Pode
acontecer o seguinte. As revelações sobre o envolvimento de figuras
do governo passado em crimes e escândalos chegam a ponto crítico.
Civis e militares de graduação inimaginável vêem-se na iminência
não de ir para a cadeia, o que contraria os hábitos brasileiros,
mas de serem expostos como corruptos, torturadores, etc. O que, sei
lá, seria chato. Os protestos contra "revanchismo" não
adiantam. É preciso agir para deter a torrente de denúncias que
ameaça destruir, na sua fúria persecutória, tudo o que o regime
passado deixou de bom.
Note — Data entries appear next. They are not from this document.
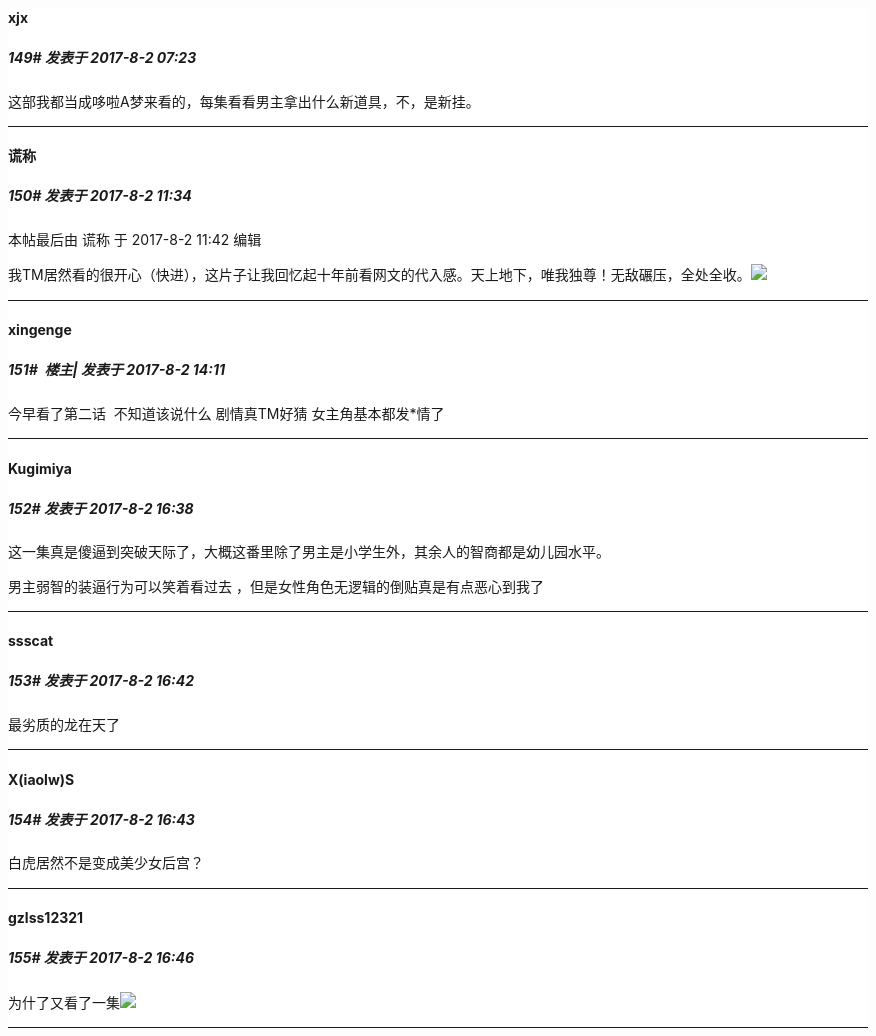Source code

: ####  xjx  
##### 149#       发表于 2017-8-2 07:23

这部我都当成哆啦A梦来看的，每集看看男主拿出什么新道具，不，是新挂。

*****

####  谎称  
##### 150#       发表于 2017-8-2 11:34

 本帖最后由 谎称 于 2017-8-2 11:42 编辑 

我TM居然看的很开心（快进），这片子让我回忆起十年前看网文的代入感。天上地下，唯我独尊！无敌碾压，全处全收。<img src="https://static.saraba1st.com/image/smiley/face2017/112.png" referrerpolicy="no-referrer">


*****

####  xingenge  
##### 151#         楼主| 发表于 2017-8-2 14:11

今早看了第二话  不知道该说什么 剧情真TM好猜 女主角基本都发*情了

*****

####  Kugimiya  
##### 152#       发表于 2017-8-2 16:38

这一集真是傻逼到突破天际了，大概这番里除了男主是小学生外，其余人的智商都是幼儿园水平。

男主弱智的装逼行为可以笑着看过去 ，但是女性角色无逻辑的倒贴真是有点恶心到我了

*****

####  ssscat  
##### 153#       发表于 2017-8-2 16:42

最劣质的龙在天了

*****

####  X(iaolw)S  
##### 154#       发表于 2017-8-2 16:43

白虎居然不是变成美少女后宫？

*****

####  gzlss12321  
##### 155#       发表于 2017-8-2 16:46

为什了又看了一集<img src="https://static.saraba1st.com/image/smiley/face2017/068.png" referrerpolicy="no-referrer">

*****
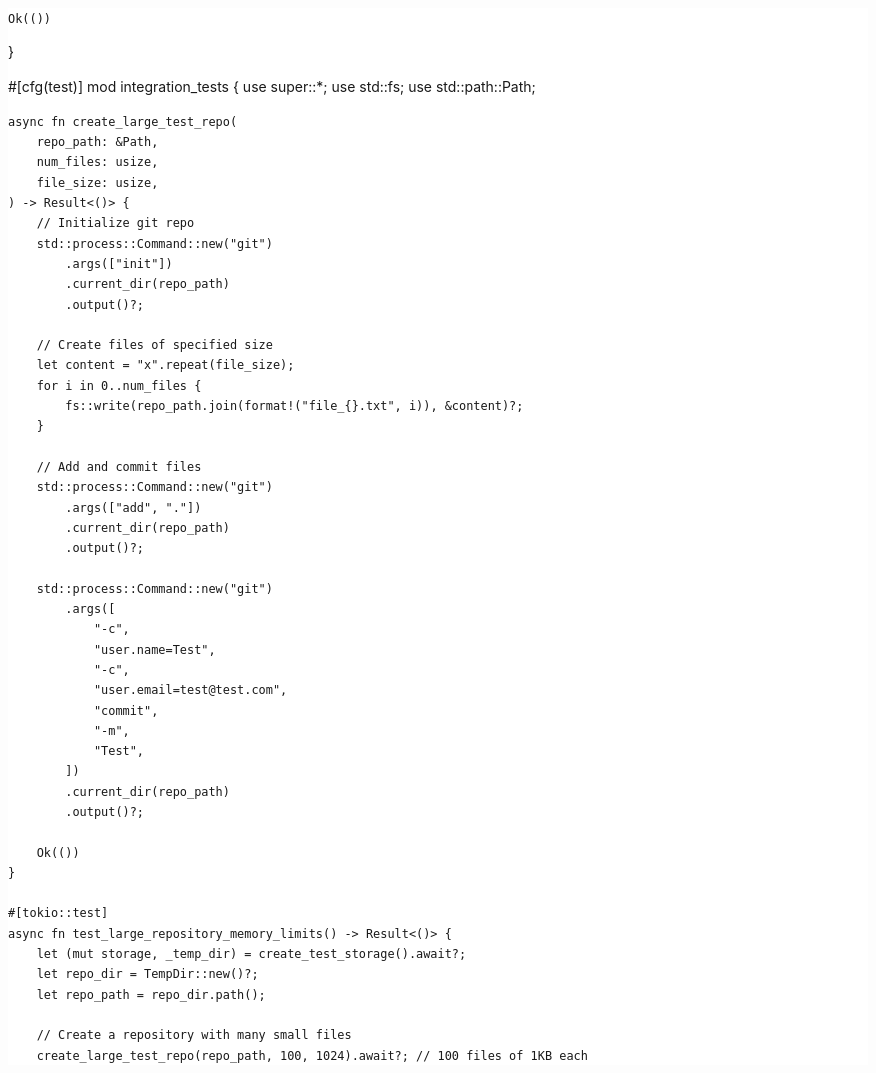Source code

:     Ok(())
}

#[cfg(test)]
mod integration_tests {
    use super::*;
    use std::fs;
    use std::path::Path;

    async fn create_large_test_repo(
        repo_path: &Path,
        num_files: usize,
        file_size: usize,
    ) -> Result<()> {
        // Initialize git repo
        std::process::Command::new("git")
            .args(["init"])
            .current_dir(repo_path)
            .output()?;

        // Create files of specified size
        let content = "x".repeat(file_size);
        for i in 0..num_files {
            fs::write(repo_path.join(format!("file_{}.txt", i)), &content)?;
        }

        // Add and commit files
        std::process::Command::new("git")
            .args(["add", "."])
            .current_dir(repo_path)
            .output()?;

        std::process::Command::new("git")
            .args([
                "-c",
                "user.name=Test",
                "-c",
                "user.email=test@test.com",
                "commit",
                "-m",
                "Test",
            ])
            .current_dir(repo_path)
            .output()?;

        Ok(())
    }

    #[tokio::test]
    async fn test_large_repository_memory_limits() -> Result<()> {
        let (mut storage, _temp_dir) = create_test_storage().await?;
        let repo_dir = TempDir::new()?;
        let repo_path = repo_dir.path();

        // Create a repository with many small files
        create_large_test_repo(repo_path, 100, 1024).await?; // 100 files of 1KB each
Como, por exemplo, o, a... hm. Bem, é preciso
agir.
O
golpe é decidido num telefonema no meio da noite. Falam em código.
-
Alô, Mão em Cumbuca? Boca na Botija.
-
Fala, Boca.
-
Tudo certo para amanhã?
-
Tudo.
-
Tem certeza?
-
Tenho. Houve resistência, mas o argumento de que até o Antônio
Carlos está nas mãos dos comunistas foi decisivo. A maioria aderiu.
-
Quer dizer que...
-
Lá vamos nós outra vez.
-
Será que não há mesmo outro jeito?
-
Bem, se você quer ver nos jornais a história de como você roubava
material do seu gabinete para vender...
-
Ssssh!
-
Nunca entendi. Você não se contentava com seu salário de...
-
Sssshh!
-
Tinha que vender os clipes de papel?!
-
E você? E você?
-
O que que tem eu?
-
E o cabaré no porão do
-
Ssshhh!
-
Bom, agora não adianta ficar lamentando. O importante é que ninguém
descubra. Como está o plano?
-
Não pode falhar. Cercaremos o Congresso. Os congressistas se
renderão. Usando os congressistas como reféns, exigiremos a
capitulação do governo e das forças leais a Sarney.
-
Uma vez no poder, censuraremos a imprensa. De novo.
-
Exato.
-
Boa sorte, Mão!
-
Certo, Boca.
No
dia seguinte.
-
Alô, Mão em Cumbuca?
-
Não tem ninguém aqui com esse codinome.
-
Já vi que não deu certo...
-
É.
-
O que houve?
-
Atacamos o Congresso. Fomos direto ao cerne da democracia. Cercamos o
prédio. Entramos para render os congressistas.
-
E?
-
E não encontramos ninguém!
-
O quê?!
-
Bom, para não dizer que não tinha ninguém, tinha uma taquígrafa.
Pensamos em usá-la como refém mas acabamos desistindo.
-
Assim não dá!
-
É. É impossível golpear as instituições se elas não estão onde
deviam estar!
-
O que vamos fazer agora, Mão?
-
Eu se fosse você dava o fora do país, Boca.
-
E de onde você pensa que eu estou falando, Mão?